Flirting with structures like this was risky. The Millerites had avoided becoming a denomination because they would become like all the corrupt Babylon churches they had left.

Courtesy: Patrick Akhuem-o’khan
However, the pioneers found a loophole. They would not become a church. They’d be an association–a legal shell to hold property, print tracts, collect donations, etc., without the stigma of being a Babylon church. Until then, all donations and movement property had been under James’ name, and he had to pay taxes. I can imagine he was pleased to have that burden lifted.
They also needed a name. And would’t you know it–Ellen had a vision, after they had a discussion about it, of course. God, she said, approved “Seventh-day Adventist.”
Battle Creek and Beyond
By 1855, the movement relocated to Battle Creek, Michigan. If you have ever eaten cereal or checked out the cereal section in a supermarket, you might have seen Kellogg’s packaging. John Harvey Kellogg, yes, the same Kellogg who founded the cereal company, which is still active today, would become a key player in the next chapter, influencing the church’s obsession with health reforms, hospitals, and sparking drama.

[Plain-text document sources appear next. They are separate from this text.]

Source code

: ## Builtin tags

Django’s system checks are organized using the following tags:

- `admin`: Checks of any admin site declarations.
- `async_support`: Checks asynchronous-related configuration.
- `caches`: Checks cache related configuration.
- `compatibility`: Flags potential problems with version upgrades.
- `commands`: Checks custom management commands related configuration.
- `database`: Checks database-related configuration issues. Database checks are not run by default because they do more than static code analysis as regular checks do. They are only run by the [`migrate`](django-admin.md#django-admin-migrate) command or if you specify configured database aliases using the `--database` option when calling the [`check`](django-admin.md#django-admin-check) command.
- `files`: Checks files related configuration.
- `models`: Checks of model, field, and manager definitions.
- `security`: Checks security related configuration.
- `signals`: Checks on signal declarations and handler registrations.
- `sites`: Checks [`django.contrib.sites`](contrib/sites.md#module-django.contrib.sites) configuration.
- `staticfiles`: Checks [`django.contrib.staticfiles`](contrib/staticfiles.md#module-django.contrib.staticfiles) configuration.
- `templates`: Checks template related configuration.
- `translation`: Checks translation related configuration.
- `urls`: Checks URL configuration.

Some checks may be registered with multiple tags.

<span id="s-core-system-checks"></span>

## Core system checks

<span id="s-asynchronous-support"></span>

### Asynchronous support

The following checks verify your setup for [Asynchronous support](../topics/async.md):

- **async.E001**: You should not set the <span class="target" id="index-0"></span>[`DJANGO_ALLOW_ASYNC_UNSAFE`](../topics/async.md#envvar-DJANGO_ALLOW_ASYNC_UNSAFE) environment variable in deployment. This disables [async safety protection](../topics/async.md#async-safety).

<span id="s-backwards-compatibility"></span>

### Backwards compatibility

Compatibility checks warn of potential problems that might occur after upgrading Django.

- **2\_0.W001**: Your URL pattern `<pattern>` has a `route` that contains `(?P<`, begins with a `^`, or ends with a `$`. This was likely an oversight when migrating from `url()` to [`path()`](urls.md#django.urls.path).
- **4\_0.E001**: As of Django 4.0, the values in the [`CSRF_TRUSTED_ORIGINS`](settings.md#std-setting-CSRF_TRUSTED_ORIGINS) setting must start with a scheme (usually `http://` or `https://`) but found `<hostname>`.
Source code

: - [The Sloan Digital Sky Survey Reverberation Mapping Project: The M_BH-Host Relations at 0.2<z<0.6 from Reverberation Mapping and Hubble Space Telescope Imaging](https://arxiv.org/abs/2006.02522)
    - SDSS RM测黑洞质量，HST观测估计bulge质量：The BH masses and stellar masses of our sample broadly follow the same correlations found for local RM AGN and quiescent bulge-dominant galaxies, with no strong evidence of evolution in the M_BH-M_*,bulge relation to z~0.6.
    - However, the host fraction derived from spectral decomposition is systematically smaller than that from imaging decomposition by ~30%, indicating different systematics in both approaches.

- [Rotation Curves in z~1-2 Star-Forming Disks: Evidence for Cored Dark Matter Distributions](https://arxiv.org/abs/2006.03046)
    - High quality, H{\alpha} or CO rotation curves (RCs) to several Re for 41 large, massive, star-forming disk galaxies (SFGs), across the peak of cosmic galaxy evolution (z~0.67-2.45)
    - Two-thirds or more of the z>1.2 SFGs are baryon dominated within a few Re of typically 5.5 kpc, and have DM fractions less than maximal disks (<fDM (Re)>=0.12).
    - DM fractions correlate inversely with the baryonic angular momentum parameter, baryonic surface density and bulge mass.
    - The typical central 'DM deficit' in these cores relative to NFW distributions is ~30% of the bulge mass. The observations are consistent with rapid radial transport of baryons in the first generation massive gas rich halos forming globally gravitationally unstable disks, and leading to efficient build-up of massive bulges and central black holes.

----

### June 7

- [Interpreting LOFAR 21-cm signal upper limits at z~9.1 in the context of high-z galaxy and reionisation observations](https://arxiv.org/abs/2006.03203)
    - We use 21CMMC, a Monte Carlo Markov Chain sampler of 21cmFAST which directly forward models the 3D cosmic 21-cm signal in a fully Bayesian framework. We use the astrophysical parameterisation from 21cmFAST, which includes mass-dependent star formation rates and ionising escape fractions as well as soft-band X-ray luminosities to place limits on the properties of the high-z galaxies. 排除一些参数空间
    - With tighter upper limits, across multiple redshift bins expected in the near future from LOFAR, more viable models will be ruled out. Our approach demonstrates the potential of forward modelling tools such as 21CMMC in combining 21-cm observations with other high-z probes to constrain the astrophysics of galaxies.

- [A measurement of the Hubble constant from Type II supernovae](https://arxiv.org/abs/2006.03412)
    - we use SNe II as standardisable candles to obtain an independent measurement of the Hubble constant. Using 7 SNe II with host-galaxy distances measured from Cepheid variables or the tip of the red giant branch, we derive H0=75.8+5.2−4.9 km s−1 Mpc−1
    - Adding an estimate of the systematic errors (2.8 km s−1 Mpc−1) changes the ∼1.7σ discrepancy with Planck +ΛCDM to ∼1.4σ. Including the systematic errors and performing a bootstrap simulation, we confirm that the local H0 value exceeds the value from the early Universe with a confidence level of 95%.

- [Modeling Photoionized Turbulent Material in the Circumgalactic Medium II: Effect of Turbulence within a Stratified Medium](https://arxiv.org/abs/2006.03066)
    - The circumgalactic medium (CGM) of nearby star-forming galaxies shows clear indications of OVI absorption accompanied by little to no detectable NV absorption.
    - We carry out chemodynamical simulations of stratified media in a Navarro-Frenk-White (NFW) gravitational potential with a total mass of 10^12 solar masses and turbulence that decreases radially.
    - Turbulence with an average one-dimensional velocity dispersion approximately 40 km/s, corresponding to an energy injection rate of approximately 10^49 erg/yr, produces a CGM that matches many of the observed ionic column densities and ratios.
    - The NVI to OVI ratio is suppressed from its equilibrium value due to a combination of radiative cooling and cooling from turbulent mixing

At this point, the foundations were in place. They had a prophet, a publishing house, a name, a Sabbath, and a mission to be the remnant, preparing for Christ’s return.
Ellen In Wonderland
Let me conclude this by bringing you back to the beginning. In later sections, we will look at the nature of her visions, who witnessed them, and what they reported. We will also try to figure out whether that head injury from when she was nine and the contact with Mercury (a poison that absorbs through the skin and causes many of the problems she wrote about in her journals and spoke about in interviews) had something to do with her visions.
Was she a prophet or just sick?
Why is this important? Well, because she is important–very important. The church holds her up as the modern-day equivalent of people like Jeremiah, Daniel, and other prophets of that ilk. That deserves a closer look.

It also caused the affected people to display many of the same symptoms she did when she was having her visions. This woman’s writings were and still are held up as additional divinely inspired theology for the church to consider, and it brought up many problems for the church, but that comes later.
I promise, all this is building to something. To understand today’s Adventists and their influence, you must know how they began, something the church never taught me.